As of this day you are no longer welcome to ride your horses on my property, the gate will be refenced tomorrow morning. I also will not be leasing your fields to plant crops in and I doubt once the story gets around any one else will lease from you.

They leave as we finish striping our camo off and Don walks over and says he is sorry for what happened. We tell him it isn’t his fault so nothing to apologize for, We will return in a week or so.

We head on down the road and I am still steaming hot and tell Dean we need to hit the crop farm where we always see and shoot coyotes. I need to fire one up to get the heat out.
We arrive, trucks temp said 36F, walk back along the creek to where the slough starts set out the decoy and caller hike back to a group of trees and set up.

It is feeling real warm so I am hoping what I had read about afternoon coyotes was true.
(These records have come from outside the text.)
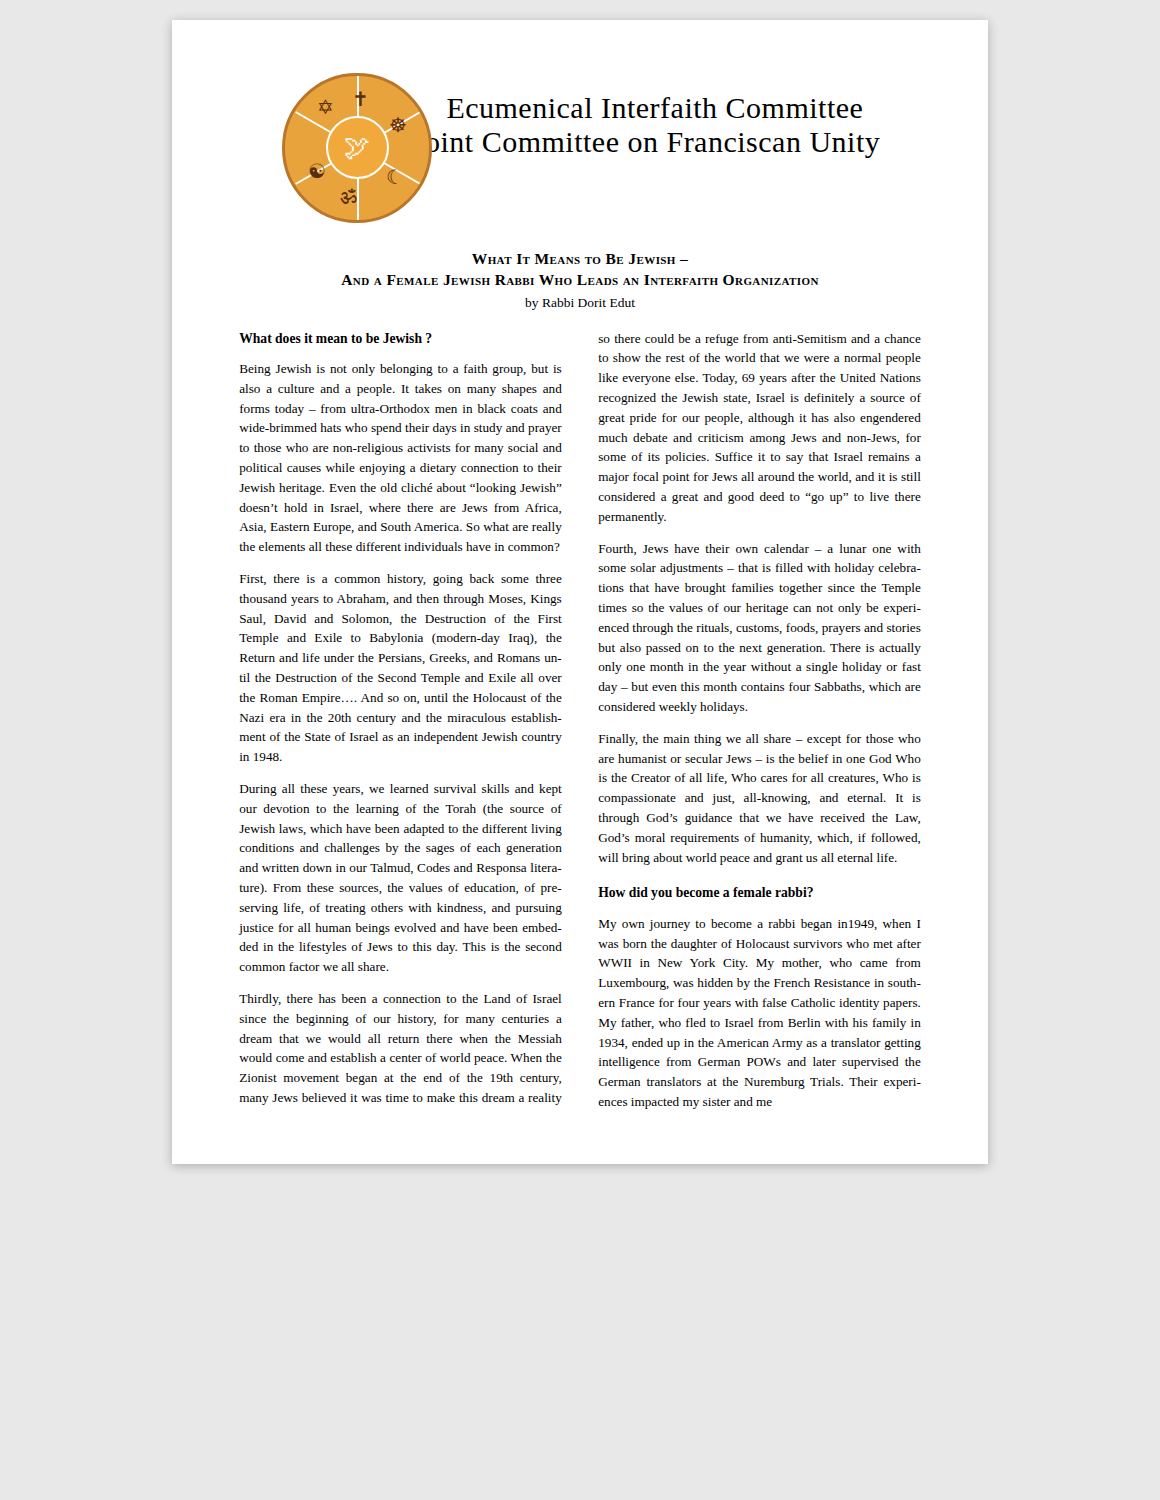✡
✝
☸
☾
ॐ
☯
🕊
Ecumenical Interfaith Committee
Joint Committee on Franciscan Unity
What It Means to Be Jewish –
And a Female Jewish Rabbi Who Leads an Interfaith Organization
by Rabbi Dorit Edut
What does it mean to be Jewish ?
Being Jewish is not only belonging to a faith group, but is also a culture and a people. It takes on many shapes and forms today – from ultra-Orthodox men in black coats and wide-brimmed hats who spend their days in study and prayer to those who are non-religious activists for many social and political causes while enjoying a dietary connection to their Jewish heritage. Even the old cliché about “looking Jewish” doesn’t hold in Israel, where there are Jews from Africa, Asia, Eastern Europe, and South America. So what are really the elements all these different individuals have in common?
First, there is a common history, going back some three thousand years to Abraham, and then through Moses, Kings Saul, David and Solomon, the Destruction of the First Temple and Exile to Babylonia (modern-day Iraq), the Return and life under the Persians, Greeks, and Romans until the Destruction of the Second Temple and Exile all over the Roman Empire…. And so on, until the Holocaust of the Nazi era in the 20th century and the miraculous establishment of the State of Israel as an independent Jewish country in 1948.
During all these years, we learned survival skills and kept our devotion to the learning of the Torah (the source of Jewish laws, which have been adapted to the different living conditions and challenges by the sages of each generation and written down in our Talmud, Codes and Responsa literature). From these sources, the values of education, of preserving life, of treating others with kindness, and pursuing justice for all human beings evolved and have been embedded in the lifestyles of Jews to this day. This is the second common factor we all share.
Thirdly, there has been a connection to the Land of Israel since the beginning of our history, for many centuries a dream that we would all return there when the Messiah would come and establish a center of world peace. When the Zionist movement began at the end of the 19th century, many Jews believed it was time to make this dream a reality so there could be a refuge from anti-Semitism and a chance to show the rest of the world that we were a normal people like everyone else. Today, 69 years after the United Nations recognized the Jewish state, Israel is definitely a source of great pride for our people, although it has also engendered much debate and criticism among Jews and non-Jews, for some of its policies. Suffice it to say that Israel remains a major focal point for Jews all around the world, and it is still considered a great and good deed to “go up” to live there permanently.
Fourth, Jews have their own calendar – a lunar one with some solar adjustments – that is filled with holiday celebrations that have brought families together since the Temple times so the values of our heritage can not only be experienced through the rituals, customs, foods, prayers and stories but also passed on to the next generation. There is actually only one month in the year without a single holiday or fast day – but even this month contains four Sabbaths, which are considered weekly holidays.
Finally, the main thing we all share – except for those who are humanist or secular Jews – is the belief in one God Who is the Creator of all life, Who cares for all creatures, Who is compassionate and just, all-knowing, and eternal. It is through God’s guidance that we have received the Law, God’s moral requirements of humanity, which, if followed, will bring about world peace and grant us all eternal life.
How did you become a female rabbi?
My own journey to become a rabbi began in1949, when I was born the daughter of Holocaust survivors who met after WWII in New York City. My mother, who came from Luxembourg, was hidden by the French Resistance in southern France for four years with false Catholic identity papers. My father, who fled to Israel from Berlin with his family in 1934, ended up in the American Army as a translator getting intelligence from German POWs and later supervised the German translators at the Nuremburg Trials. Their experiences impacted my sister and me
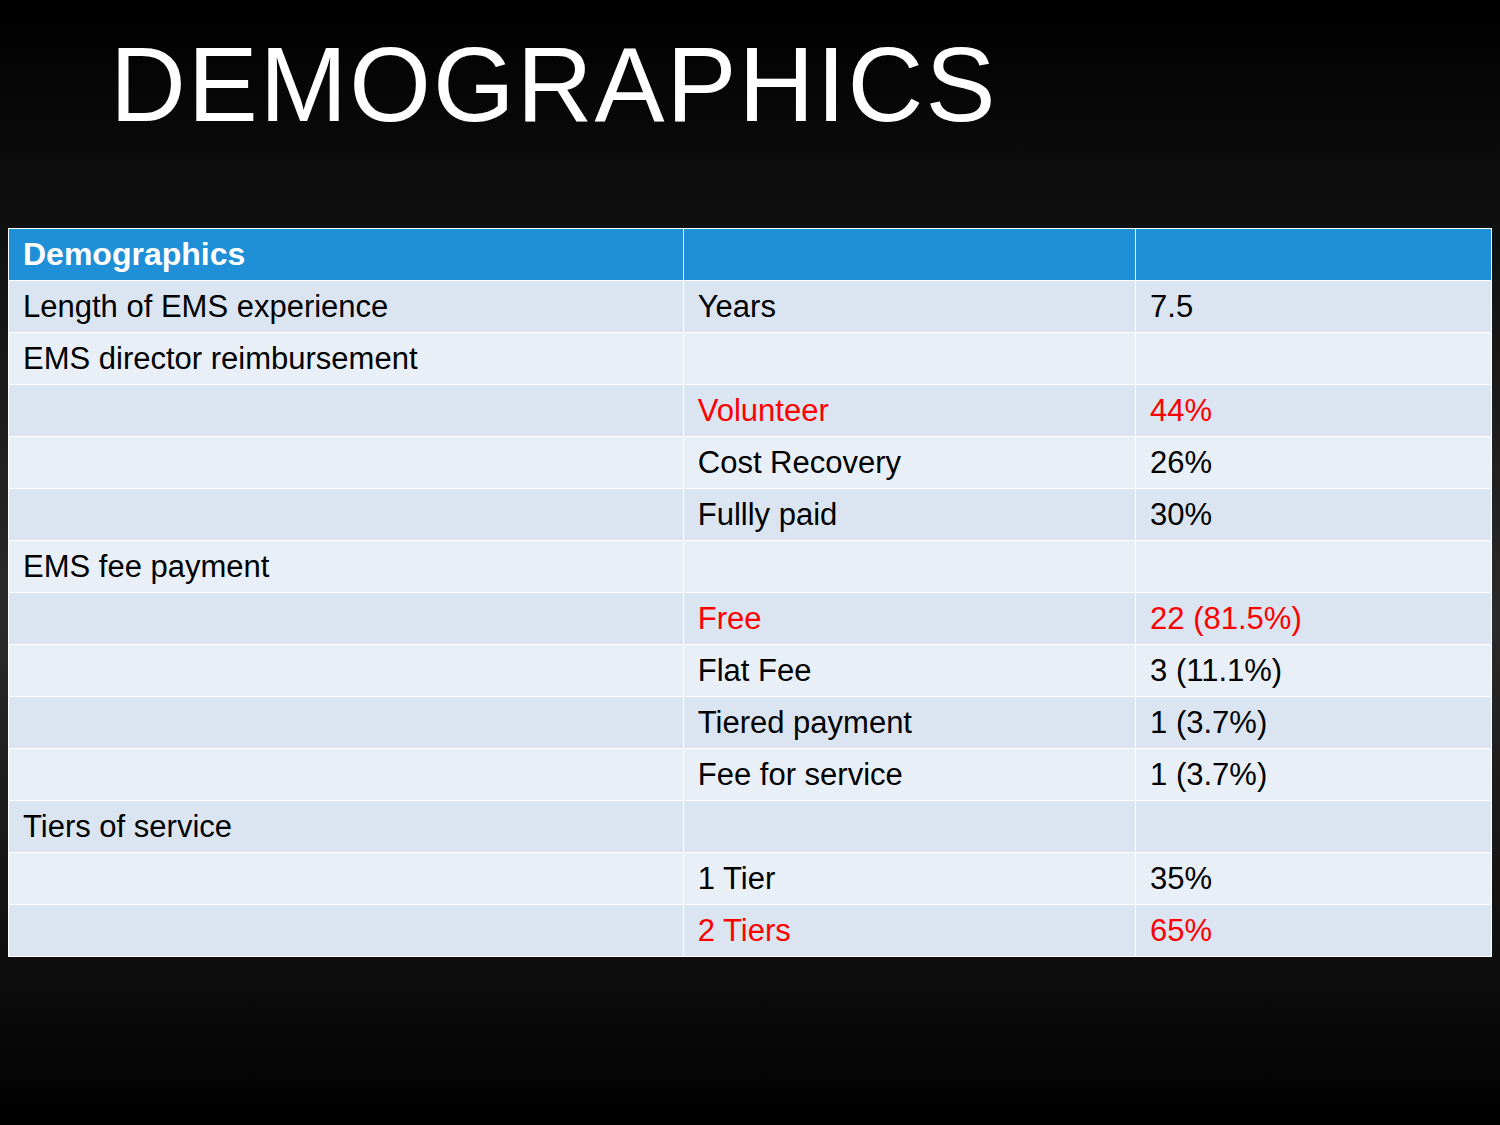Demographics
| Demographics | | |
| --- | --- | --- |
| Length of EMS experience | Years | 7.5 |
| EMS director reimbursement | | |
| | Volunteer | 44% |
| | Cost Recovery | 26% |
| | Fullly paid | 30% |
| EMS fee payment | | |
| | Free | 22 (81.5%) |
| | Flat Fee | 3 (11.1%) |
| | Tiered payment | 1 (3.7%) |
| | Fee for service | 1 (3.7%) |
| Tiers of service | | |
| | 1 Tier | 35% |
| | 2 Tiers | 65% |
It is getting close to the time we would beheading out any way.
Start the call going with the Piglet sound again, has been a great sound for us for nearly a year now. Don’t have a clue why as we don’t really have wild hogs to speak of in Michigan nor are we hunting a hog farm where coyotes could hear them and do nothing other than drool.

At the 10 minute mark Dean sees a couple of coyotes coming our way pointing to them so I don’t miss seeing them. I make a slight shift and settle the cross hairs on the lead coyote signing to Dean to go for tail end Charlie.
I let them keep coming as they were about 150 yards out and they didn’t seem to worried about harm coming their way like many have. They would only pause for a second or two and keep coming. Once they got to where we have prerranged 100 yards I gave the trigger sign to Dean and fired. Both coyotes are down for good, we wait for a full 30 minutes then get up. Walked to the coyotes a female and a Male both looked young when looking at their teeth and foot pads. I had shot the male both still had some beautiful fur.
I now feel better.

We head to another farm, then 3 more, collected 5 more coyotes before it started to get dark at nearly 8:00 PM just tired wanting some coffee. 
Go to Deans and while he is in getting us coffee I start hanging the coyotes in the cool room. Dean cAme out with two big mugs of coffee and a platter of cookies. We hurry and finish hanging rhe coyotes and go down to Deans home office in the back of the barn and wash up and drink coffee and eat cookies.
We are just finished with the coffee when Dawn brings out a thermos full of coffee, Says we look tired.
We are and decided to put the skinning and the rest off till Tuesday, since I had stuff I needed to do at home Monday.

I want to know what happened they the one that tried to get away after shot.
So I guess there will be a part 4 maybe.


 Al


----------



## esshup (Apr 3, 2018)

It warms the heart to hear what Don had to say. Good hunting and shooting!! I hope the snow that is hitting Wi now isn't hamering you guys.


----------



## alleyyooper (Apr 3, 2018)

Not yet in my area but they say in the morning.

 Al


----------



## Natster (Feb 16, 2019)

@alleyyooper I enjoy your stories.
Wish I'd hunted and trapped more in my youth. 
N


----------



## alleyyooper (Feb 18, 2019)

Why can't you do it now?

 Al


----------